—Compañeros, amigos, amantes…, da lo mismo cómo lo llames.
La voz de Magier, que había vuelto a la Turm después de mucho tiempo, era alegre.
—¿Sabes qué es lo más duro para esas personas que dependen de los demás?
—Por supuesto —contestó un joven sentado en el sofá de enfrente.
La luz de la luna, que entraba a través de las cortinas, proyectaba una sonrisa maliciosa sobre el bello rostro.
—Lo que más odian esos románticos dependientes de los demás es… perder a sus compañeros.
—No. Odian a los compañeros que han cambiado, Titiritero.
Más allá de la oscuridad, se encendió un cigarrillo. Echando el humo en el sofá, Magier se rió satisfecho.
—Durante este caso, se ha visto su límite. Su punto fuerte puede convertirse en su punto débil.
—Ahora caigo. Por eso, has protegido al arzobispo D'Este, Isaac.
—Así es. Al contrario que en el caso del conde de Zagreb, aún podemos utilizar al arzobispo. Si quieres, puedes seguir con la trama del Nuevo Vaticano.

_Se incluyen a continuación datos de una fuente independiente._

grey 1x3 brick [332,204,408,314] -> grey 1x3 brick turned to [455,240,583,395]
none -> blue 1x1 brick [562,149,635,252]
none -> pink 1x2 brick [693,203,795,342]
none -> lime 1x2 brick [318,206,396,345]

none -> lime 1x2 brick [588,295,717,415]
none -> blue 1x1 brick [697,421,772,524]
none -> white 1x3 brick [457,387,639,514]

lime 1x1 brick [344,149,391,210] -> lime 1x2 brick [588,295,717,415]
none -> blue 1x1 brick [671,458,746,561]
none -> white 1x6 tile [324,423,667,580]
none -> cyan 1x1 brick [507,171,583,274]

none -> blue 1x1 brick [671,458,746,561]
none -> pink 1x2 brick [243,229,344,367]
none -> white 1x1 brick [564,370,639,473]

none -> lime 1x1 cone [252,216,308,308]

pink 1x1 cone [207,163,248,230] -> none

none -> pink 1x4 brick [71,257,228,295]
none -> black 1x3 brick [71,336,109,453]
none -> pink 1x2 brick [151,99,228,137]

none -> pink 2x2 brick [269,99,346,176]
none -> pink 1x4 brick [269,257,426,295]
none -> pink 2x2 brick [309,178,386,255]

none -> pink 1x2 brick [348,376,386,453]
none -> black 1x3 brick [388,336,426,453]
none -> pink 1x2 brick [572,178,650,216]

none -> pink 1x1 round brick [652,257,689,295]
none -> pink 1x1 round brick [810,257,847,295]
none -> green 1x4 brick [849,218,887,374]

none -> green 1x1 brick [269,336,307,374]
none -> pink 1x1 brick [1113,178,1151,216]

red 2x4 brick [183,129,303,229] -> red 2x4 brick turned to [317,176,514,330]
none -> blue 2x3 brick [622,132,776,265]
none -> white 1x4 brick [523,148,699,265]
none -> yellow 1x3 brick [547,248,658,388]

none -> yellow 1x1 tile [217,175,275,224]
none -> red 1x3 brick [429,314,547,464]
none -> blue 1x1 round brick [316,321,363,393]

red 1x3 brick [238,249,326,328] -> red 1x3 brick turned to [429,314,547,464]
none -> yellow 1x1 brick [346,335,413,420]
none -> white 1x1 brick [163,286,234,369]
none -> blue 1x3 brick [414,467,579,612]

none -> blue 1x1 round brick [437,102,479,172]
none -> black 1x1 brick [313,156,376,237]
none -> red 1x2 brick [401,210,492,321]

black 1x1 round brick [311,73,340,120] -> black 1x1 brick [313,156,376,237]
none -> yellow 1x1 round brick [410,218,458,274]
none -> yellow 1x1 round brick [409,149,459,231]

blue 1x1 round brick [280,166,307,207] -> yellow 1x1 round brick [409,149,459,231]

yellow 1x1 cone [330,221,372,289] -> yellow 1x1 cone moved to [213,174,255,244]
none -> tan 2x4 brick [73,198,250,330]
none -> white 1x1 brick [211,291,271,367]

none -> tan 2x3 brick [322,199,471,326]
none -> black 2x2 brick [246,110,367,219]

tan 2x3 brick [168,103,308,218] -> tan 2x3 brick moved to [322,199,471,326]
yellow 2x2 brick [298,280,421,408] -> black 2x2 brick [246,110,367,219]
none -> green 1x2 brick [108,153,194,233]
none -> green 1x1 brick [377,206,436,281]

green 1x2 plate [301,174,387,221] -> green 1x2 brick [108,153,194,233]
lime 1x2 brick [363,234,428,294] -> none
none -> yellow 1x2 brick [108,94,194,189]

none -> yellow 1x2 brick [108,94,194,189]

Después del fracaso de la operación Ruido Silencioso, la Santa Sede los había perseguido hasta Colonia. La persecución de Ax había sido muy dura, pero no peor de lo que ya habían previsto. De hecho, incluso se les había escapado Alfonso, el cabecilla.
Kämpfer sonrió, apagando metódicamente el cigarrillo en el cenicero. Dirigió una mirada tranquila hacia otra sombra que permanecía inmóvil en la ventana, más allá del joven sentado enfrente.
—Ya verás, Titiritero. Ya vendrá el tiempo de convertir lo que él cree que es su propia fuerza en la espada dirigida hacia él mismo. Será entonces cuando se pondrá de nuestro lado… ¿Qué te parece, mein Herr[13]?
La sombra de la ventana no contestó. Manteniéndose en silencio, el cabello dorado se volvió hacia atrás, hacia los dos hombres.
El bello rostro sonrió con sus finos labios.